***** AVAILABLE DATA
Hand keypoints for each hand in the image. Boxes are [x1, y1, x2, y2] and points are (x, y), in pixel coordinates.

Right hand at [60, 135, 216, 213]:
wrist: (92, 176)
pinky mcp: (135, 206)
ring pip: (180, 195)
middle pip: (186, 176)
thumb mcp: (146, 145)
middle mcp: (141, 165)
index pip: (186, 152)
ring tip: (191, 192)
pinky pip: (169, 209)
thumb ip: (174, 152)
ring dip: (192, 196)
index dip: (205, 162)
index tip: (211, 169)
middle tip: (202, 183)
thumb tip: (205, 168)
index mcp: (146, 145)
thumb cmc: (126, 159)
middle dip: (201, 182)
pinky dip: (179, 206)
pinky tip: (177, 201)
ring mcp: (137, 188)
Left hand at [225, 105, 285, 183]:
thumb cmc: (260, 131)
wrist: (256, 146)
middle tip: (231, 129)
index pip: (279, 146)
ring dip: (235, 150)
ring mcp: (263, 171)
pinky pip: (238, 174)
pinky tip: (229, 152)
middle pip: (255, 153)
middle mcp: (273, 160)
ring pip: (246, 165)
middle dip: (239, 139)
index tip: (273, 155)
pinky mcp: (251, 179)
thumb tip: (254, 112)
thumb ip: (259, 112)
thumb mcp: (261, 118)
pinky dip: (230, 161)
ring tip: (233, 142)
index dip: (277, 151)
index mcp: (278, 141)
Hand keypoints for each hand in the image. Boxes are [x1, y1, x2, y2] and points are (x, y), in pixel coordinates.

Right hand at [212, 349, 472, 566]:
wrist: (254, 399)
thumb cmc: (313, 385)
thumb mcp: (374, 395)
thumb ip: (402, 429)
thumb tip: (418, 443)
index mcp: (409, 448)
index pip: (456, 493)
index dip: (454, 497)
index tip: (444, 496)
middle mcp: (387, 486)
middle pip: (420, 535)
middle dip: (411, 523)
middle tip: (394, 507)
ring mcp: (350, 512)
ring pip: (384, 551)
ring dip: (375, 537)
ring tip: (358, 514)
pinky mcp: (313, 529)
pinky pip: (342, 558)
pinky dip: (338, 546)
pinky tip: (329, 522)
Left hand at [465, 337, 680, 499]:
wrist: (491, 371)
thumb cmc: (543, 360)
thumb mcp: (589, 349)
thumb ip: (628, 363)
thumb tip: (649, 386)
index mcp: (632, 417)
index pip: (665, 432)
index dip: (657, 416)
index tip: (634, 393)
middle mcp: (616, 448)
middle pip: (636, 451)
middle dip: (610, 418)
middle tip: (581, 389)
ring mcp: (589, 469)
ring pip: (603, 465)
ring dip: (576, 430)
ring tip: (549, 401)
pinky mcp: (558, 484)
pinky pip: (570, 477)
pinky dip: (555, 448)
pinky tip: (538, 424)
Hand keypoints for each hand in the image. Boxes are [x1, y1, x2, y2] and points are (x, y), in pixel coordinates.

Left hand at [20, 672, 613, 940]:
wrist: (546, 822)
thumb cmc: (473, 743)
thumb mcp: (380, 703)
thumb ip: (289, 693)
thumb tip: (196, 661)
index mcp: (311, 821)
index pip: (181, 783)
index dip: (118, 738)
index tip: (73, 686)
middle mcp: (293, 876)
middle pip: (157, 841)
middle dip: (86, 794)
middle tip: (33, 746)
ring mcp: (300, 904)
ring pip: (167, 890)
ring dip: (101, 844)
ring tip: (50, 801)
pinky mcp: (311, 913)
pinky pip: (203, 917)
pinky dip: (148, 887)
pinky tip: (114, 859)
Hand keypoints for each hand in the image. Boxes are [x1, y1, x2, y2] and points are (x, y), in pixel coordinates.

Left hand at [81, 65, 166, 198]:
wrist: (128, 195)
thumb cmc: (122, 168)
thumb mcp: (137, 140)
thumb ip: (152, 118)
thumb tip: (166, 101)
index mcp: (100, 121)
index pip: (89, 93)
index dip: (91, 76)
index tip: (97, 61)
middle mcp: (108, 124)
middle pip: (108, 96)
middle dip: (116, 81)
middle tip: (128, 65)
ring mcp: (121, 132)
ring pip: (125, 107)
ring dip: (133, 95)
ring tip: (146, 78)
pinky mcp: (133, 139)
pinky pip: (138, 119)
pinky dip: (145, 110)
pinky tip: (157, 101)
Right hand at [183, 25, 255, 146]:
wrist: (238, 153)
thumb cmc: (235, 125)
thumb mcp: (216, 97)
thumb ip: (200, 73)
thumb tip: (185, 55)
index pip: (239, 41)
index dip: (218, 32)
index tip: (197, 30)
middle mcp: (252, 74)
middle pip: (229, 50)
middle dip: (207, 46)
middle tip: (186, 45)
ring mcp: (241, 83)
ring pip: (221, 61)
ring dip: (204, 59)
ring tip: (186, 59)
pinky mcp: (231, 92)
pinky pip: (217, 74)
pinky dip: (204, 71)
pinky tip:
**********
An exact reproduction of all the entries above is required.

__RESULT OF THIS EXERCISE__.
Hand keypoints for each hand in the image. Boxes are [x1, y1, x2, y2] and points are (x, y), in pixel coordinates.

Right hand at [60, 135, 216, 213]:
wrist: (92, 176)
pinky mcp: (135, 206)
ring pip: (180, 195)
middle pip: (186, 176)
thumb mcp: (146, 145)
middle mcp: (141, 165)
index pip: (186, 152)
ring tip: (191, 192)
pinky pip: (169, 209)
thumb ip: (174, 152)
ring dip: (192, 196)
index dip: (205, 162)
index tip: (211, 169)
middle tip: (202, 183)
thumb tip: (205, 168)
index mcp: (146, 145)
thumb cmc: (126, 159)
middle dip: (201, 182)
pinky dip: (179, 206)
pinky tip: (177, 201)
ring mcp: (137, 188)
Left hand at [225, 105, 285, 183]:
thumb cmc: (260, 131)
wrist: (256, 146)
middle tip: (231, 129)
index pip: (279, 146)
ring dip: (235, 150)
ring mcp: (263, 171)
pinky pip: (238, 174)
pinky tip: (229, 152)
middle pip: (255, 153)
middle mcp: (273, 160)
ring pip: (246, 165)
middle dip: (239, 139)
index tip: (273, 155)
pinky mcp: (251, 179)
thumb tip: (254, 112)
thumb ip: (259, 112)
thumb mcp: (261, 118)
pinky dip: (230, 161)
ring tip: (233, 142)
index dip: (277, 151)
index mcp: (278, 141)
Hand keypoints for each hand in the image. Boxes are [x1, y1, x2, y2] and points are (x, y), in pixel coordinates.

Right hand at [212, 349, 472, 566]:
wrist: (254, 399)
thumb cmc: (313, 385)
thumb mcp: (374, 395)
thumb ip: (402, 429)
thumb tip: (418, 443)
index mcp: (409, 448)
index pip: (456, 493)
index dip: (454, 497)
index tip: (444, 496)
middle mcp: (387, 486)
middle pip: (420, 535)
middle dip: (411, 523)
middle tip: (394, 507)
ring mcp: (350, 512)
ring pip: (384, 551)
ring dip: (375, 537)
ring tip: (358, 514)
pinky mcp: (313, 529)
pinky pip: (342, 558)
pinky dip: (338, 546)
pinky tip: (329, 522)
Left hand at [465, 337, 680, 499]:
wrist: (491, 371)
thumb cmc: (543, 360)
thumb mcp: (589, 349)
thumb ip: (628, 363)
thumb tip: (649, 386)
index mcp: (632, 417)
index pip: (665, 432)
index dip: (657, 416)
index tip: (634, 393)
middle mcp: (616, 448)
middle pip: (636, 451)
middle dip: (610, 418)
middle tip: (581, 389)
ring mcp: (589, 469)
ring pip: (603, 465)
ring dip: (576, 430)
ring tip: (549, 401)
pinky mcp: (558, 484)
pinky pip: (570, 477)
pinky dip: (555, 448)
pinky tip: (538, 424)
Hand keypoints for each hand in the image. Boxes are [x1, y1, x2, y2] and points are (x, y), in pixel coordinates.

Left hand at [20, 672, 613, 940]:
wrist: (546, 822)
thumb cmc: (473, 743)
thumb mcp: (380, 703)
thumb ip: (289, 693)
thumb tip: (196, 661)
index mcp: (311, 821)
index pip: (181, 783)
index dip: (118, 738)
index tip: (73, 686)
middle mcp: (293, 876)
middle pip: (157, 841)
middle dip: (86, 794)
middle tip: (33, 746)
ring mcp: (300, 904)
ring pip: (167, 890)
ring dip: (101, 844)
ring tip: (50, 801)
pinky mcp: (311, 913)
pinky pip: (203, 917)
pinky dip: (148, 887)
pinky tip: (114, 859)
Hand keypoints for each hand in the image. Boxes are [x1, y1, x2, y2] and points are (x, y), in pixel coordinates.

Left hand at [81, 65, 166, 198]:
wrist: (128, 195)
thumb cmc: (122, 168)
thumb mcp: (137, 140)
thumb ip: (152, 118)
thumb tip: (166, 101)
index mcp: (100, 121)
index pip: (89, 93)
index dip: (91, 76)
index tip: (97, 61)
middle mcp: (108, 124)
middle pip: (108, 96)
middle dip: (116, 81)
middle tip: (128, 65)
ring mcp: (121, 132)
ring pip: (125, 107)
ring dip: (133, 95)
ring tip: (146, 78)
pinky mcp: (133, 139)
pinky pip: (138, 119)
pinky dip: (145, 110)
pinky tip: (157, 101)
Right hand at [183, 25, 255, 146]:
wrist: (238, 153)
thumb cmc: (235, 125)
thumb mcp: (216, 97)
thumb ip: (200, 73)
thumb tip: (185, 55)
index pip: (239, 41)
index dip: (218, 32)
index tip: (197, 30)
middle mcp: (252, 74)
middle pip: (229, 50)
middle dip: (207, 46)
middle tip: (186, 45)
ring mcp: (241, 83)
ring pip: (221, 61)
ring dip: (204, 59)
ring tip: (186, 59)
pinky mcp: (231, 92)
pinky pip: (217, 74)
pinky dip: (204, 71)
pinky tip:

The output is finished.